Bear markets in cryptocurrency are known to be painful, but the month of June was especially trying for the crypto faithful as a confluence of factors resulted in the price of Bitcoin (BTC) falling 37.9%, its worst monthly performance since 2011.
As a result of the continued widespread weakness, a majority of the so-called Bitcoin “tourists” have now exited the space, leaving only the most dedicated holders remaining, according to blockchain analytics firm Glassnode.
Despite Bitcoin’s ongoing struggles and the fact that crypto traders are currently experiencing the worst bear market in the sector’s history, several metrics suggest that the outlook isn’t as dire as some are predicting and that the hodler base of the crypto market remains strong.

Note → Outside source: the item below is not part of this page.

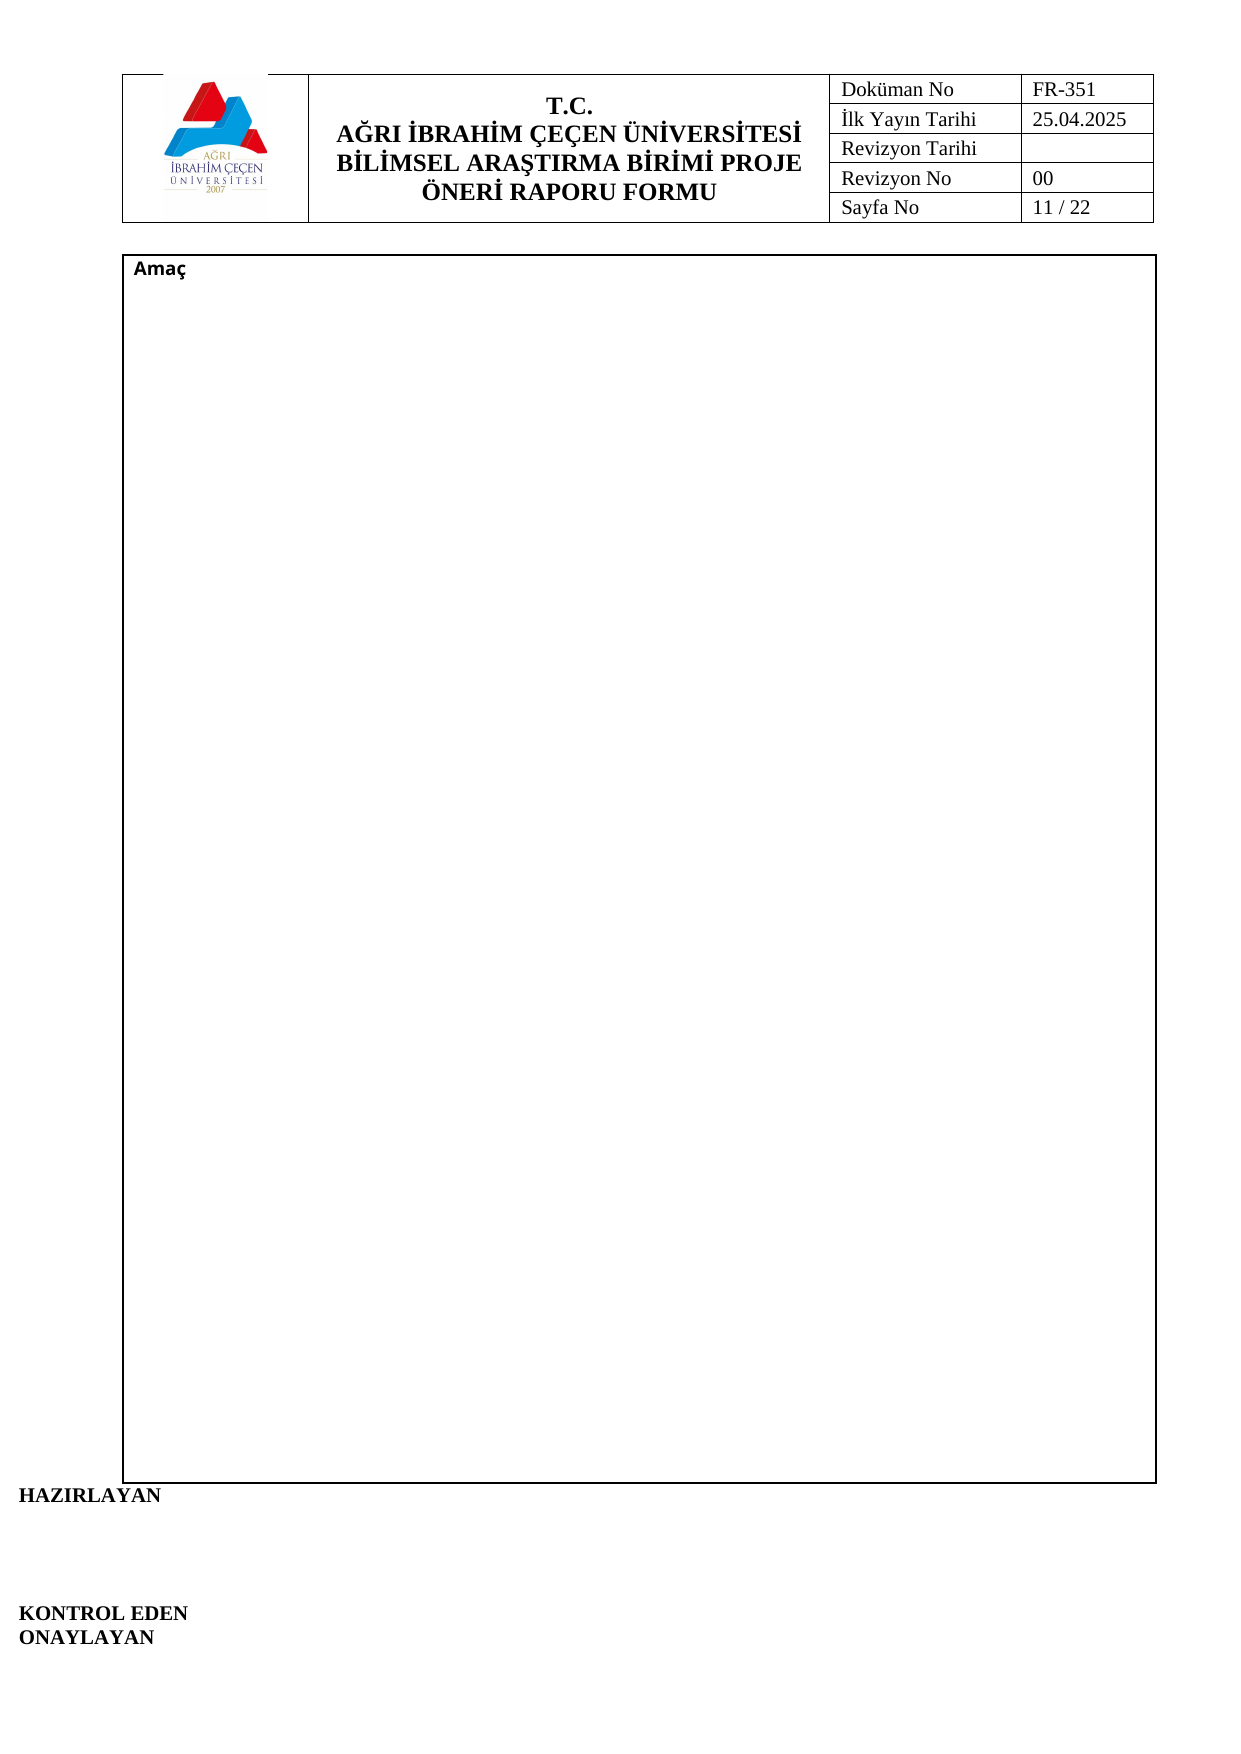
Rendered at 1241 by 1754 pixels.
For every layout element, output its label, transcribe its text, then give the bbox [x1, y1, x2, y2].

table_header Amaç [124, 256, 1155, 1482]
picture [163, 74, 268, 222]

Dedicated hodlers increase in number
A significant purge of active Bitcoin wallets is a common occurrence during major sell-off events as well as in early bear markets, according to Glassnode. However, the severity of the exodus has been diminishing since the bear market of 2018, indicating that “there is an increasing level of resolve amongst the average Bitcoin participant,” Glassnode said.
During the most recent reduction in the number of addresses with a non-zero balance, only 1% of the Bitcoin addresses purged their holdings entirely as compared to 2.8% between April and May 2021, and the whopping 24% that did the same between January to March of 2018.
While on-chain activity for Bitcoin remains muted and solidly in bear-market territory, the most dedicated Bitcoin holders continue to hold the line and will likely continue to do so until the market turmoil subsides and a floor in the BTC price is established.
A return to best Bitcoin practices
The ethos of “not your keys, not your crypto” is once again gaining traction in the crypto community as traders have been withdrawing their tokens from exchanges at a frantic pace. The collapse of the Terra ecosystem, the potential insolvency of Celsius and the implosion of Three Arrows Capital have all served as a stark reminder that crypto is intended to be stored in cold storage.
Since March 2020, the number of Bitcoin held on exchanges has declined from 3.15 million to 2.4 million. That’s a total outflow of 750,00 BTC, with 142,500 of that total occurring in the past three months.
With platforms like Celsius halting withdrawals and smaller exchanges beginning to put limits on the amount that users can remove, the desire to regain personal control of crypto assets has become a top concern for holders.
This can actually be seen as a positive for prices in the long term as the likelihood of further capitulation decreases when tokens are locked in cold storage and not readily available to sell on exchanges.
Related: With the bear market in full throttle, crypto derivatives retain their popularity
Retail starts to gain interest
Another encouraging development amid the worst month in Bitcoin history is an increasing interest from wallets holding less than 1 BTC, which are more likely to represent the retail cohort of the crypto market.
These so-called “shrimp” wallets have been eagerly scooping up low-priced Bitcoin to the tune of 60,460 BTC per month according to Glassnode, which is “the most aggressive rate in history.”
Even with crypto in a bear market, several underlying metrics including a dedicated cohort of crypto hodlers and rising interest from smaller retail buyers suggest that calls for the death of Bitcoin are once again premature.